## WHAT IS EXPECTED
Look through the material below. Copy every line with the string "down" in it.

## RECORDS FOR THIS TASK
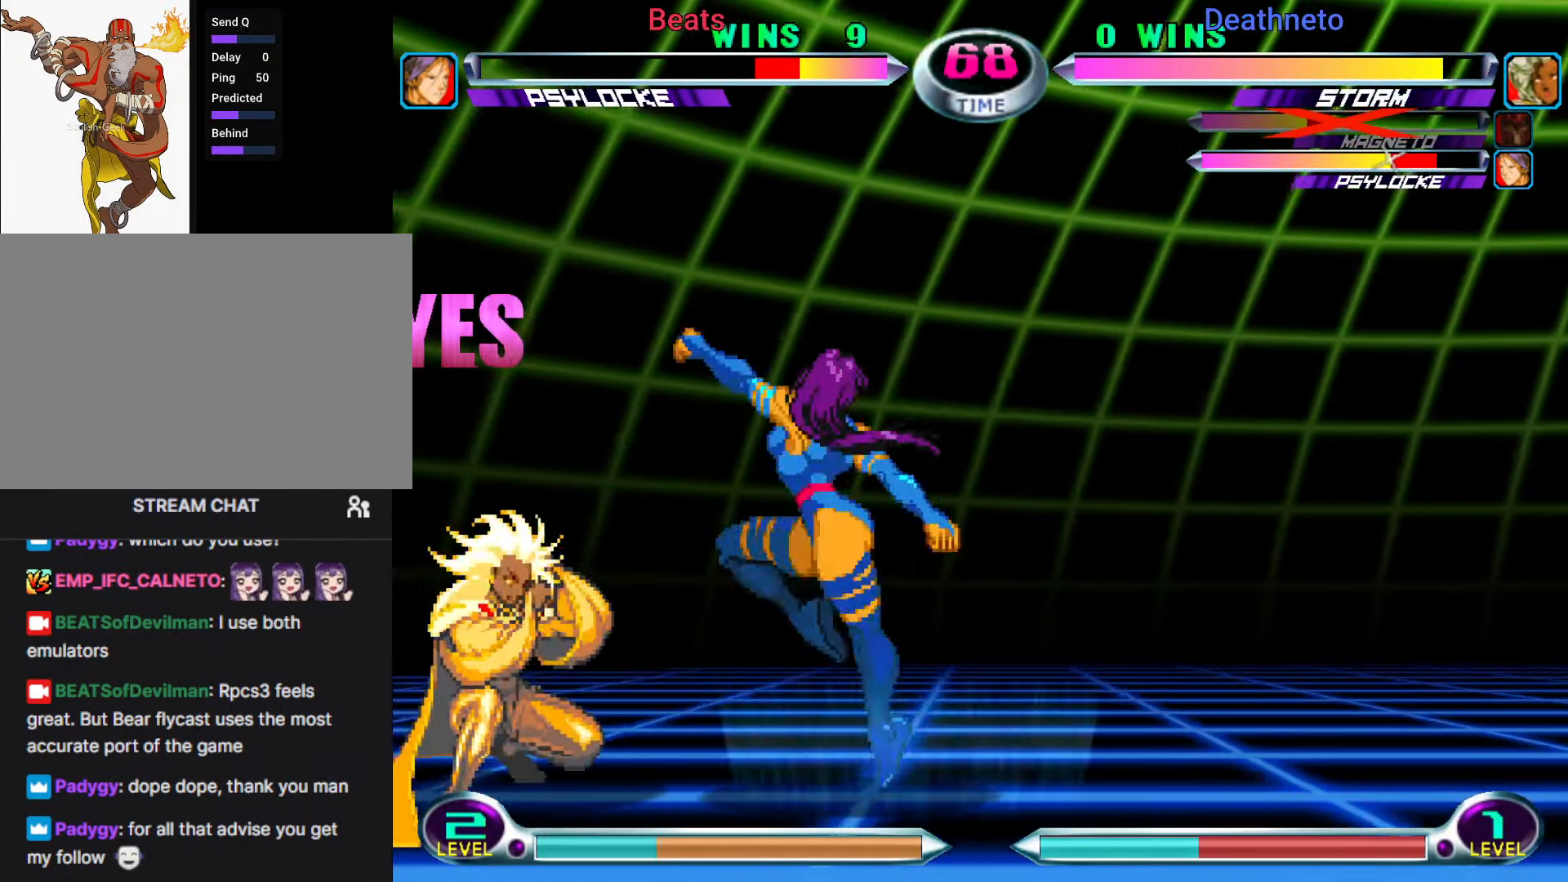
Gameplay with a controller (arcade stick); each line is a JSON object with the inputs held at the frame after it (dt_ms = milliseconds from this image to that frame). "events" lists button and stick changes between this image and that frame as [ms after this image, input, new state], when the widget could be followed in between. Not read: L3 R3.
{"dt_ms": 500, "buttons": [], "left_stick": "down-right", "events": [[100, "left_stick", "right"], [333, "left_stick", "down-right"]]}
* * *
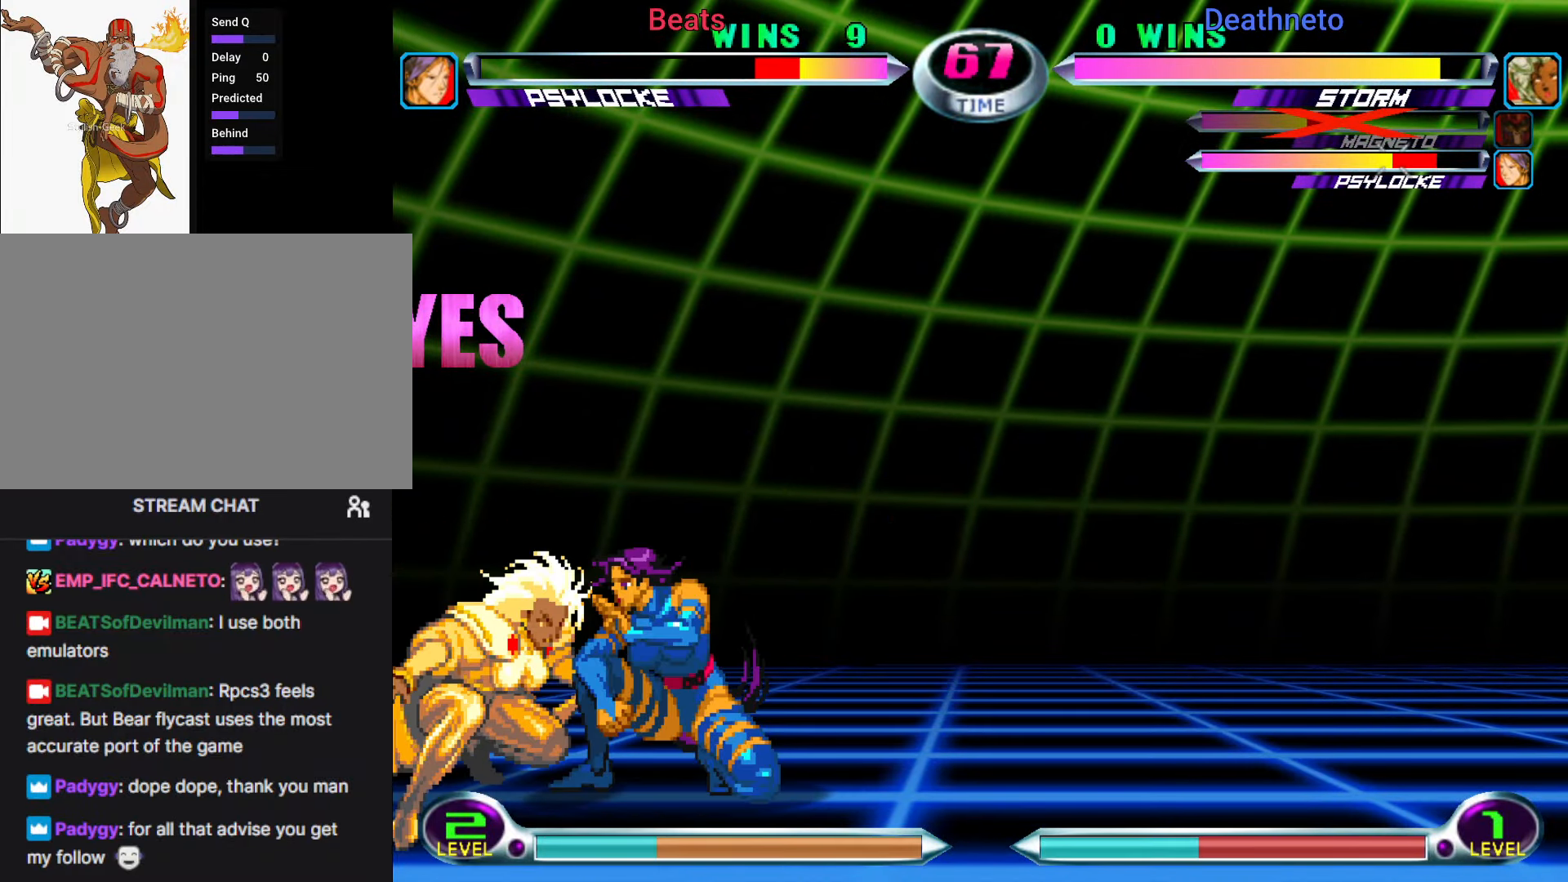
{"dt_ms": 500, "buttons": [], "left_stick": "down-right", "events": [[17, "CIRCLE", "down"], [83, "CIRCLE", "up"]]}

## RESPONSE
{"dt_ms": 500, "buttons": [], "left_stick": "down-right", "events": [[100, "left_stick", "right"], [333, "left_stick", "down-right"]]}
{"dt_ms": 500, "buttons": [], "left_stick": "down-right", "events": [[17, "CIRCLE", "down"], [83, "CIRCLE", "up"]]}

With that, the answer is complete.